• Aim of the exercise:
Skip the pictures. Set down, word for word, the lines from the start of the material up to and including the line with "adenocarcinoma was stained".

• Data:
++++++++

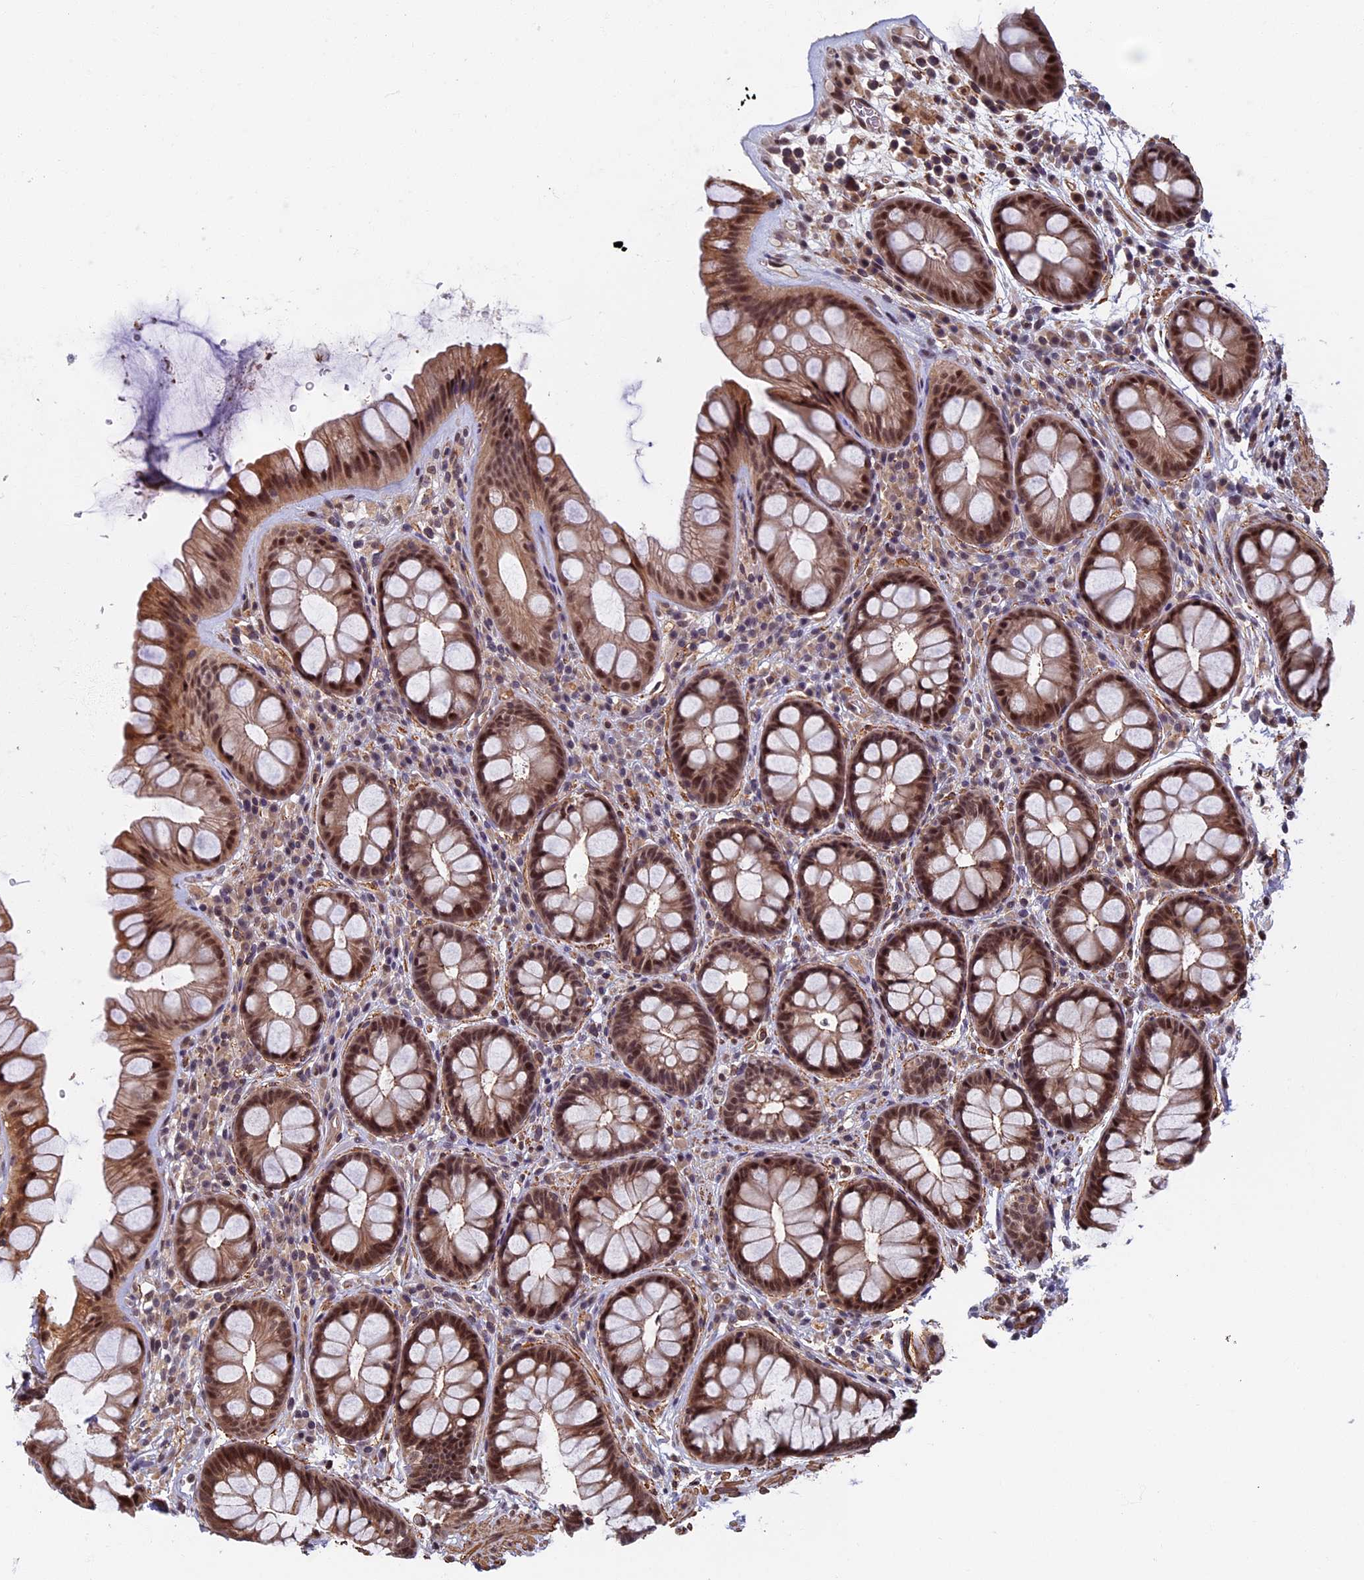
{"staining": {"intensity": "moderate", "quantity": ">75%", "location": "cytoplasmic/membranous,nuclear"}, "tissue": "rectum", "cell_type": "Glandular cells", "image_type": "normal", "snomed": [{"axis": "morphology", "description": "Normal tissue, NOS"}, {"axis": "topography", "description": "Rectum"}], "caption": "Immunohistochemical staining of normal human rectum displays moderate cytoplasmic/membranous,nuclear protein staining in about >75% of glandular cells.", "gene": "CTDP1", "patient": {"sex": "male", "age": 74}}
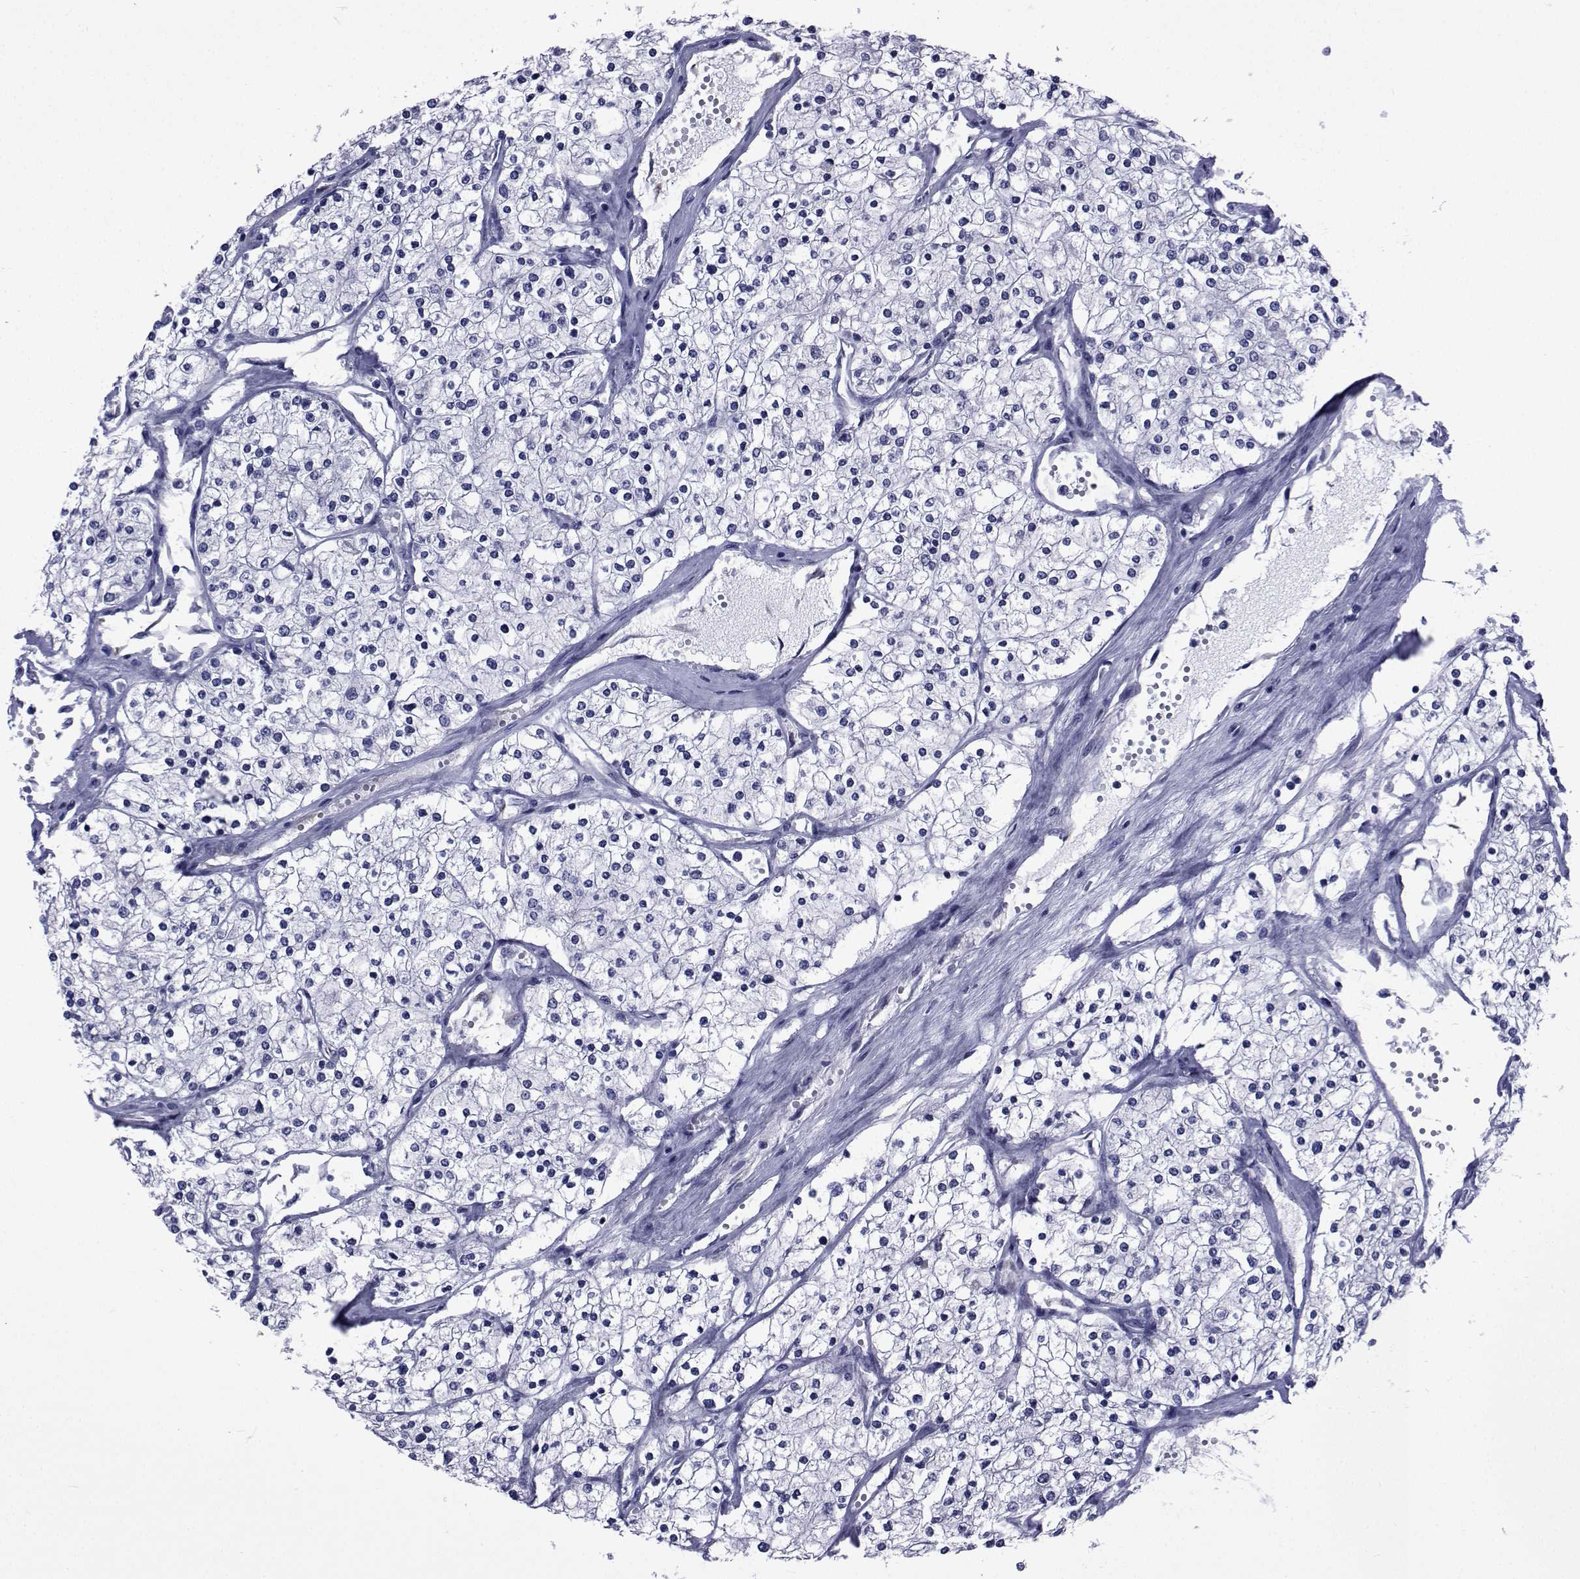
{"staining": {"intensity": "negative", "quantity": "none", "location": "none"}, "tissue": "renal cancer", "cell_type": "Tumor cells", "image_type": "cancer", "snomed": [{"axis": "morphology", "description": "Adenocarcinoma, NOS"}, {"axis": "topography", "description": "Kidney"}], "caption": "Renal adenocarcinoma was stained to show a protein in brown. There is no significant staining in tumor cells. (Brightfield microscopy of DAB IHC at high magnification).", "gene": "ROPN1", "patient": {"sex": "male", "age": 80}}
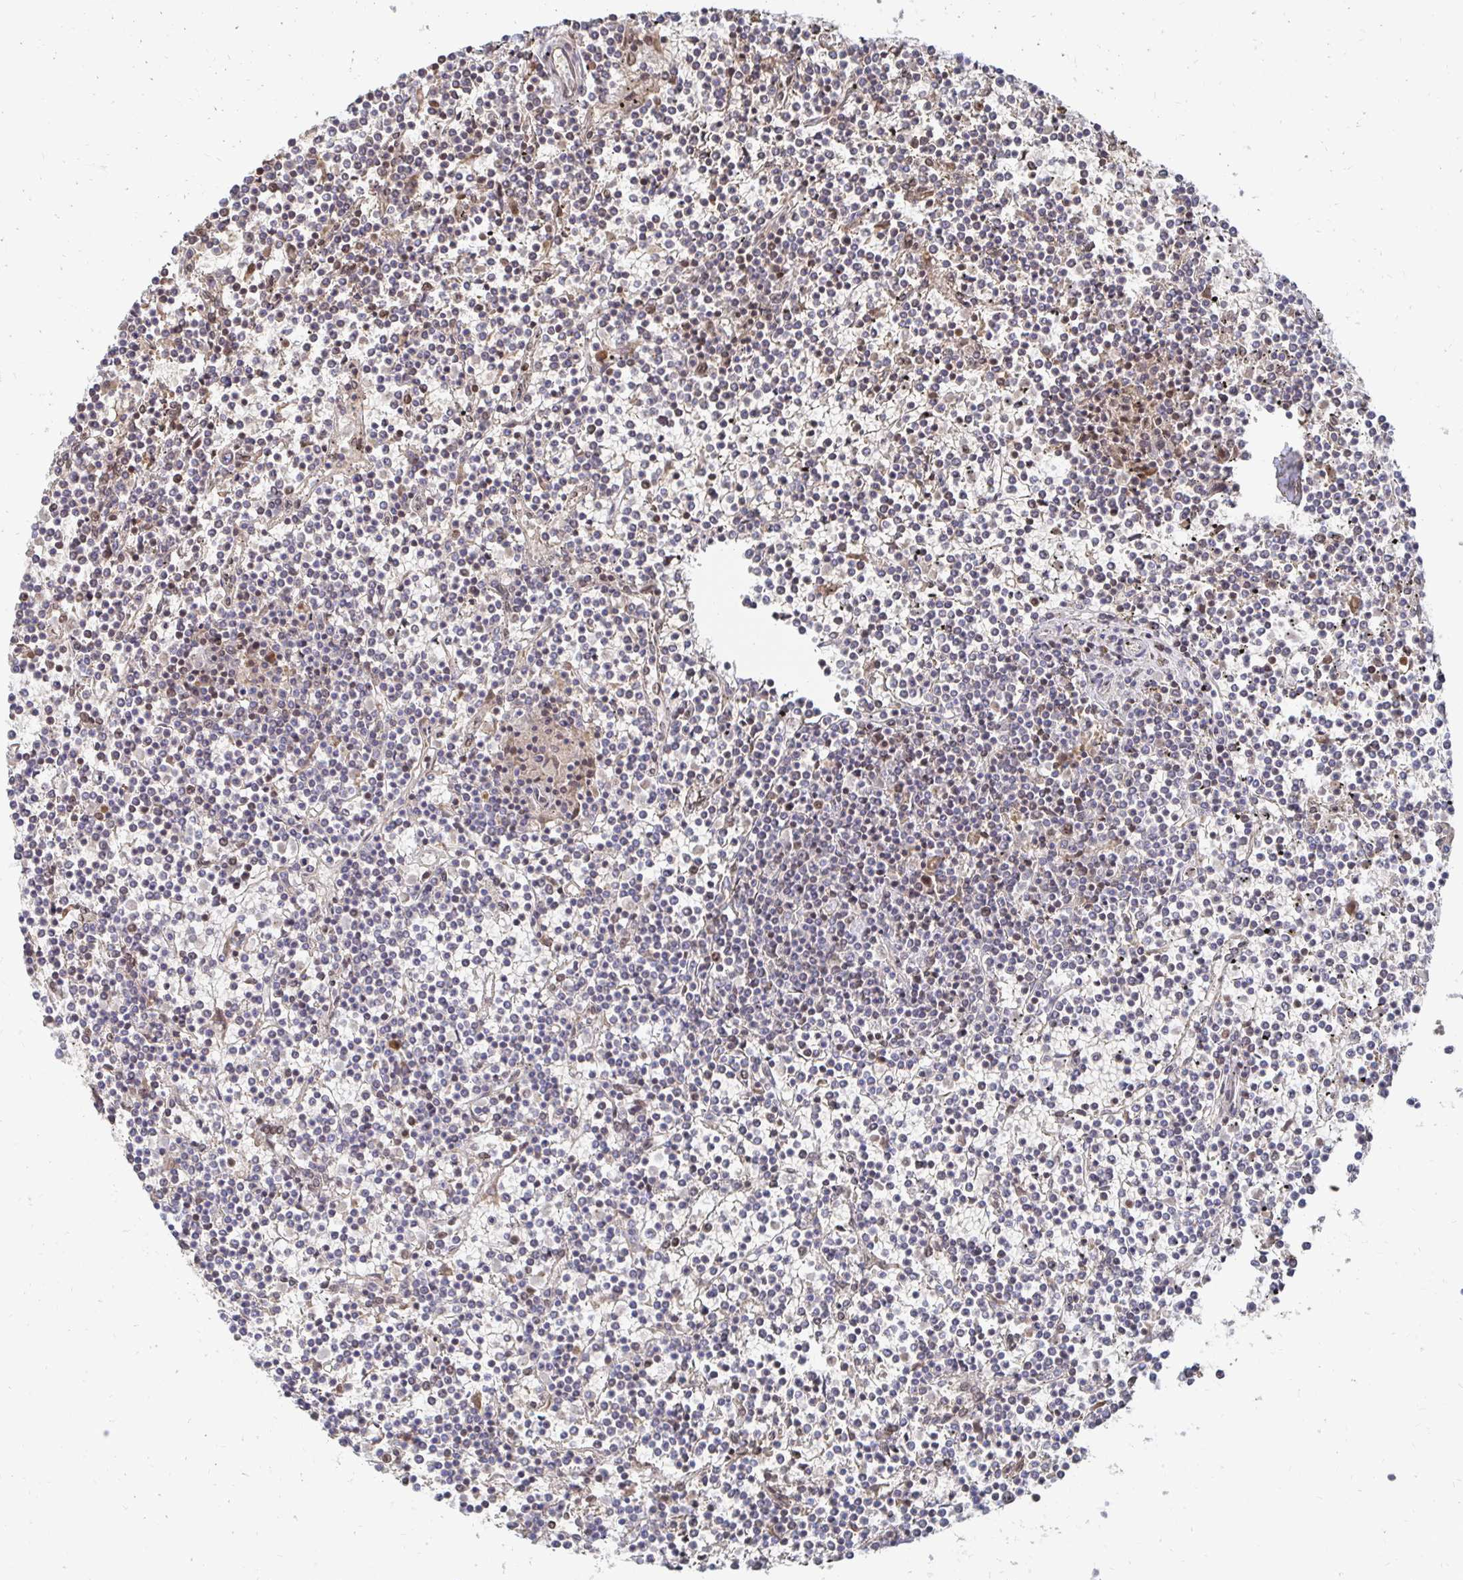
{"staining": {"intensity": "moderate", "quantity": "<25%", "location": "nuclear"}, "tissue": "lymphoma", "cell_type": "Tumor cells", "image_type": "cancer", "snomed": [{"axis": "morphology", "description": "Malignant lymphoma, non-Hodgkin's type, Low grade"}, {"axis": "topography", "description": "Spleen"}], "caption": "There is low levels of moderate nuclear positivity in tumor cells of lymphoma, as demonstrated by immunohistochemical staining (brown color).", "gene": "GTF3C6", "patient": {"sex": "female", "age": 19}}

++++++++

• Worked solution:
{"staining": {"intensity": "moderate", "quantity": ">75%", "location": "cytoplasmic/membranous,nuclear"}, "tissue": "rectum", "cell_type": "Glandular cells", "image_type": "normal", "snomed": [{"axis": "morphology", "description": "Normal tissue, NOS"}, {"axis": "topography", "description": "Rectum"}], "caption": "Immunohistochemical staining of normal human rectum displays moderate cytoplasmic/membranous,nuclear protein staining in about >75% of glandular cells.", "gene": "CTDP1", "patient": {"sex": "male", "age": 74}}
{"staining": {"intensity": "negative", "quantity": "none", "location": "none"}, "tissue": "renal cancer", "cell_type": "Tumor cells", "image_type": "cancer", "snomed": [{"axis": "morphology", "description": "Adenocarcinoma, NOS"}, {"axis": "topography", "description": "Kidney"}], "caption": "Renal adenocarcinoma was stained to show a protein in brown. There is no significant staining in tumor cells. (Brightfield microscopy of DAB IHC at high magnification).", "gene": "ROPN1", "patient": {"sex": "male", "age": 80}}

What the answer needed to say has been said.